En lucha con mis fantasmas
internos, aparece esto.
En lluita amb els meus
fantasmes interns, apareix açò.
Fermín
escribe
Fermín escribe. Desde casi siempre.
Tal vez desde que aquel día, con los otros niños, descubrió que solo alterando
su orden, el significado de las palabras varía. Tal vez, solo, insisto. Y con
ese juego como coartada, Fermín escribe.
Más tarde llega ella, que siempre
ríe, que poco le importa si Fermín escribe o no. Le importa Fermín. Sin dudar.

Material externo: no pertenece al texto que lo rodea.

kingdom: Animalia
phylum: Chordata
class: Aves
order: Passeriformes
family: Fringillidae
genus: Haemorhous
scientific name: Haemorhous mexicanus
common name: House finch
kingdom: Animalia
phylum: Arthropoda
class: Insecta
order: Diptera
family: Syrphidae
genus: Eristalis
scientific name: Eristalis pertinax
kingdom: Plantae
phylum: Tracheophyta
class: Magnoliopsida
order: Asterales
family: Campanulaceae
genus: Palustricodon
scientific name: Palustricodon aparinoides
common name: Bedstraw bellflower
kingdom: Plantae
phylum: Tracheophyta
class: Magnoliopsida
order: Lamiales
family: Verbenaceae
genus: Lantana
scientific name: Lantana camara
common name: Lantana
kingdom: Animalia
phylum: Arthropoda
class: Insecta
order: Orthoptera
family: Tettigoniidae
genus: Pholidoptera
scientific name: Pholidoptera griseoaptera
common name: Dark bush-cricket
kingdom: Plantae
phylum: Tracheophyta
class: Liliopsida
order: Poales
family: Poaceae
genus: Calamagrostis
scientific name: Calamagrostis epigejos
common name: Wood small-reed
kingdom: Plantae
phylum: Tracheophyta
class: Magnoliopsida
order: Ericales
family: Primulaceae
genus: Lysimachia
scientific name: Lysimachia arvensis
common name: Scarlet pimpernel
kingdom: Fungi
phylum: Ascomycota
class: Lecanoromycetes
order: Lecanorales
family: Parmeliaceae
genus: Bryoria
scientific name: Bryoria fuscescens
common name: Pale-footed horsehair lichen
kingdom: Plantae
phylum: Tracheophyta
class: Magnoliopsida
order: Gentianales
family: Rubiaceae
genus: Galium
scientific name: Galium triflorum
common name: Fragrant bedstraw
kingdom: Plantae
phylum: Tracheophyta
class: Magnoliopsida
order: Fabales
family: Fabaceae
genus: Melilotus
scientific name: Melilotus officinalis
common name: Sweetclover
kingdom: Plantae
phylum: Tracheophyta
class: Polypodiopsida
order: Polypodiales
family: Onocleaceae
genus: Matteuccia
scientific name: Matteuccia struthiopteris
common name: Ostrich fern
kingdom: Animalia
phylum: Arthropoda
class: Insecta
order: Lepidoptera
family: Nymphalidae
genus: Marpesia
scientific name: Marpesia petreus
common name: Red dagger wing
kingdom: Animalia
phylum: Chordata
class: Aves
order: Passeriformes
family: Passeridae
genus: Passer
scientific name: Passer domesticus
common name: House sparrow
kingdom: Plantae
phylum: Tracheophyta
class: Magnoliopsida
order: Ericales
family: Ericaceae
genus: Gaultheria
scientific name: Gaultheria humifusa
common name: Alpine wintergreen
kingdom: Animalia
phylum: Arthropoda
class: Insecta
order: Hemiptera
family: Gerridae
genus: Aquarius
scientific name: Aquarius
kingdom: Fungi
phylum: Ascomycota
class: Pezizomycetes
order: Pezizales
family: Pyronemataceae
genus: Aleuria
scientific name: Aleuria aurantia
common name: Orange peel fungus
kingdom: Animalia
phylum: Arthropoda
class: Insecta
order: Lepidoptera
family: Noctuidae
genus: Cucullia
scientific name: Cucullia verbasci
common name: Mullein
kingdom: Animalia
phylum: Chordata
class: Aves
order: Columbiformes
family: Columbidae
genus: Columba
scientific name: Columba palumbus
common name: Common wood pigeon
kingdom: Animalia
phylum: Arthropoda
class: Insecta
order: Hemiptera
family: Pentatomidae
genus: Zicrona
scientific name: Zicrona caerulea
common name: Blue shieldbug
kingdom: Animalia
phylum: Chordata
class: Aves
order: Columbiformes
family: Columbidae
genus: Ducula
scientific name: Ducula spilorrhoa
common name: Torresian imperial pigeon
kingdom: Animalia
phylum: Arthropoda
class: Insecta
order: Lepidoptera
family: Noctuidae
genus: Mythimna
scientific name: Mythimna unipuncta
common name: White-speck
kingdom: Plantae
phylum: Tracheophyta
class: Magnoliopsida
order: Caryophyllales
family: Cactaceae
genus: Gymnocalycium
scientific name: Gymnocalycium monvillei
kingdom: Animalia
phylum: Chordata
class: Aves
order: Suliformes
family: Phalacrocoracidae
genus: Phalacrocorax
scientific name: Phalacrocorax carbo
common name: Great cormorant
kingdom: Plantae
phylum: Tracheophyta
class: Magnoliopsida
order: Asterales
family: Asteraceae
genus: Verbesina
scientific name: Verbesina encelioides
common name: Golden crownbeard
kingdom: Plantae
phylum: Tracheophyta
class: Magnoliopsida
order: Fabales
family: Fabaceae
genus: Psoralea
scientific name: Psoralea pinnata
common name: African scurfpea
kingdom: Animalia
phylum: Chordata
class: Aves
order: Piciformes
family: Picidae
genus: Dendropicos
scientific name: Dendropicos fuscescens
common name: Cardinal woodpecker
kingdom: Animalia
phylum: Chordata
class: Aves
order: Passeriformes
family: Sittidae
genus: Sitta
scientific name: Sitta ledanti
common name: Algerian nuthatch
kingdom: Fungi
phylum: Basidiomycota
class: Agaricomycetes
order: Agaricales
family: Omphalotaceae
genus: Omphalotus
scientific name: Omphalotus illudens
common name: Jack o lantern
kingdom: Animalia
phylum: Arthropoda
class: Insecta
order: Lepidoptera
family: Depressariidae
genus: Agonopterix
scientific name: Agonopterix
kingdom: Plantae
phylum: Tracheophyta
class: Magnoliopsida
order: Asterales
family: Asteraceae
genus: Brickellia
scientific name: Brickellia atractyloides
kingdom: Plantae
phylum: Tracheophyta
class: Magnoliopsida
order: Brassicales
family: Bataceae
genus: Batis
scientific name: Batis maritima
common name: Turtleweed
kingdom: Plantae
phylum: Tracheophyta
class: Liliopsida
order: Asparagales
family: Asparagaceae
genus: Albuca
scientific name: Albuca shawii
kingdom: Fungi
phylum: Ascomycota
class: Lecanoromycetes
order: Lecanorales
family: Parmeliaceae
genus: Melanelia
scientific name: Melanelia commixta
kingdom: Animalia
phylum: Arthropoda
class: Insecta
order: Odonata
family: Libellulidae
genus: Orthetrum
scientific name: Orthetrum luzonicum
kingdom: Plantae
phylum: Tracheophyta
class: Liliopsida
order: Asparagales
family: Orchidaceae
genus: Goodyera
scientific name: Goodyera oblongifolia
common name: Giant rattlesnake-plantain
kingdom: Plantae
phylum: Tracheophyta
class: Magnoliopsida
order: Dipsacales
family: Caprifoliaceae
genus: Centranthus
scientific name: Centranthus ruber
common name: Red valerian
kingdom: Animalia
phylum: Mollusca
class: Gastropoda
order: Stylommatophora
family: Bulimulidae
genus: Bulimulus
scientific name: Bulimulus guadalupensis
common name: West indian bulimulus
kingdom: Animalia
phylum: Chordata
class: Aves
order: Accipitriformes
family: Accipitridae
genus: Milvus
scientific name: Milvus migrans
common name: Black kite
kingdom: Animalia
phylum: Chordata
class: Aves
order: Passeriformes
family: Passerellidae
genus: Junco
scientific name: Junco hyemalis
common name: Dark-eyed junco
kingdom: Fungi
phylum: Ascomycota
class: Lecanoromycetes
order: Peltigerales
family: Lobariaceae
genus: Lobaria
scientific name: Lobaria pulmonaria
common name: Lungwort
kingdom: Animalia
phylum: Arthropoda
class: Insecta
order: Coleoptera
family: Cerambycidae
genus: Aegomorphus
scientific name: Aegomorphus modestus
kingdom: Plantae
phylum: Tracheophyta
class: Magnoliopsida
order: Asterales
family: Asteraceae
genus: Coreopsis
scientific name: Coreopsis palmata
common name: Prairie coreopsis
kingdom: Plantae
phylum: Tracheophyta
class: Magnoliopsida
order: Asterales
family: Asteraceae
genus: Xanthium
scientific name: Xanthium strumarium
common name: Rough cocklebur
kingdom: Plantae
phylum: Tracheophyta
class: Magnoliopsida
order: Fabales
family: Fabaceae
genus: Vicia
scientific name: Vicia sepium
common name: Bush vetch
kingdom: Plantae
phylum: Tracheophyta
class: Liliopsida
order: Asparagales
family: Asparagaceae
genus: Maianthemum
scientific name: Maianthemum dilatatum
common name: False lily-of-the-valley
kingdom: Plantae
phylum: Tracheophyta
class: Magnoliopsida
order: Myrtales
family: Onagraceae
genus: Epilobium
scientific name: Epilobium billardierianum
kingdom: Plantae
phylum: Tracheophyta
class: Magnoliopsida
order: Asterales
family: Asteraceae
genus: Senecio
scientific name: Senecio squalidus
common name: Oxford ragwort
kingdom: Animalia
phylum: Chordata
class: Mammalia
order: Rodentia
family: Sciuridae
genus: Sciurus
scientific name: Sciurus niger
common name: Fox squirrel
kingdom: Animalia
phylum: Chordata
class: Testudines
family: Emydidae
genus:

Obvia fama o gloria, solo quiere que Fermín ahí esté. A su lado. Y Fermín escribe
mientras todo fluye.
A lo largo de una vida, no es
extraño, asoman premios. A cuentos, sin más. Suficiente. Esbozos de sonrisa
afloran ante el orden aplicado a sus palabras. Cantos de sirena, vidas
enlazadas al papel, sueños embutidos en lápices de colores… Nada suficiente
para que se convierta en su fin. Pero ¿quién dice que importe? Fermín escribe, Sin
más. Cada vez mejor, dicen quienes le leen. Aunque son pocos. Casi
privilegiados. Les cuesta, a las palabras, dejar el encierro a que las tiene
sometidas. Así que, además de escribir, Fermín trabaja. Porque tiene niños, que
poco saben de los escritos de Fermín y mucho de las cosas que interesan a los niños
de hoy. Indiferente, Fermín no ceja, y entre sopa y tajo, escribe. Y aunque le
gusta, poco a poco, descubre que solo escribiendo no se es del todo feliz. ¿Lo
sospechaba, dice? Pues claro, solo que ahí quedaba la sospecha, en el limbo de
los justos, con Fermín en su idea. Pero sin nadie que te lea, escribir es menos
placentero. Porque escribir, como hacer el amor, es un acto generoso,
compartido. Así que Fermín se decide. Solo que no sabe como.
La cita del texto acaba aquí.